Production
It was felt that we'd done the one with the hardware and that now we wanted to do something amusing. Out came this script with a Tiger Moth in it, which was as far removed from the hardware that was in Thunderbirds as anything I can think of.
David Lane (2009)Despite the unexpected failure of Thunderbirds Are Go on its release in December 1966, the United Artists distributors authorised a sequel, to be budgeted at £300,000. Major production credits were unchanged from the first film: while Gerry and Sylvia Anderson scripted the film in three months and returned as producers, David Lane filled the position of director.
The plot of the ill-fated Skyship One was intended to be more light-hearted than that of Zero-X in Thunderbirds Are Go, although at the earliest production stage the focus was to be a "Russo-American space project". From an idea of Desmond Saunders, a long-standing collaborator who had an interest in aviation, the Andersons based the plot on the destruction of the British R101 in 1930. Gerry Anderson researched airship history by reading books on the R101, the R100 and the Graf Zeppelin. The plot also emulates the Thunderbirds Series Two episode "Alias Mr. Hackenbacker", which stars another of Brains' pioneering aircraft, Skythrust.

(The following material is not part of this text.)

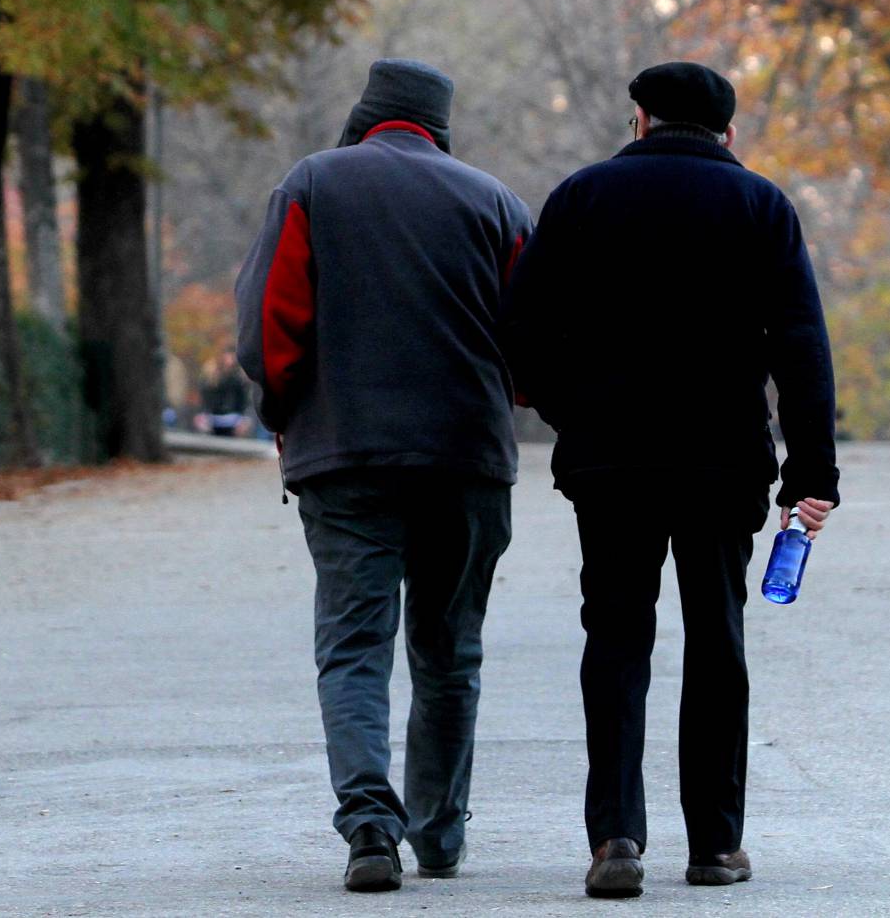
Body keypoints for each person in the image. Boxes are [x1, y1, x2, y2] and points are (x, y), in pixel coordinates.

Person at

Introducing a vintage de Havilland Tiger Moth as the new Thunderbird 6, in their script the Andersons allude to 1960s publicity for Esso, which advertised under the promotional banner of "Put a Tiger in Your Tank". A line from Virgil Tracy during the final rescue of the Skyship One occupants adapts this slogan to refer to the "Tiger" stored inside Thunderbird 2's Pod. However, no character dialogue explicitly refers to the aircraft by the full name "Tiger Moth".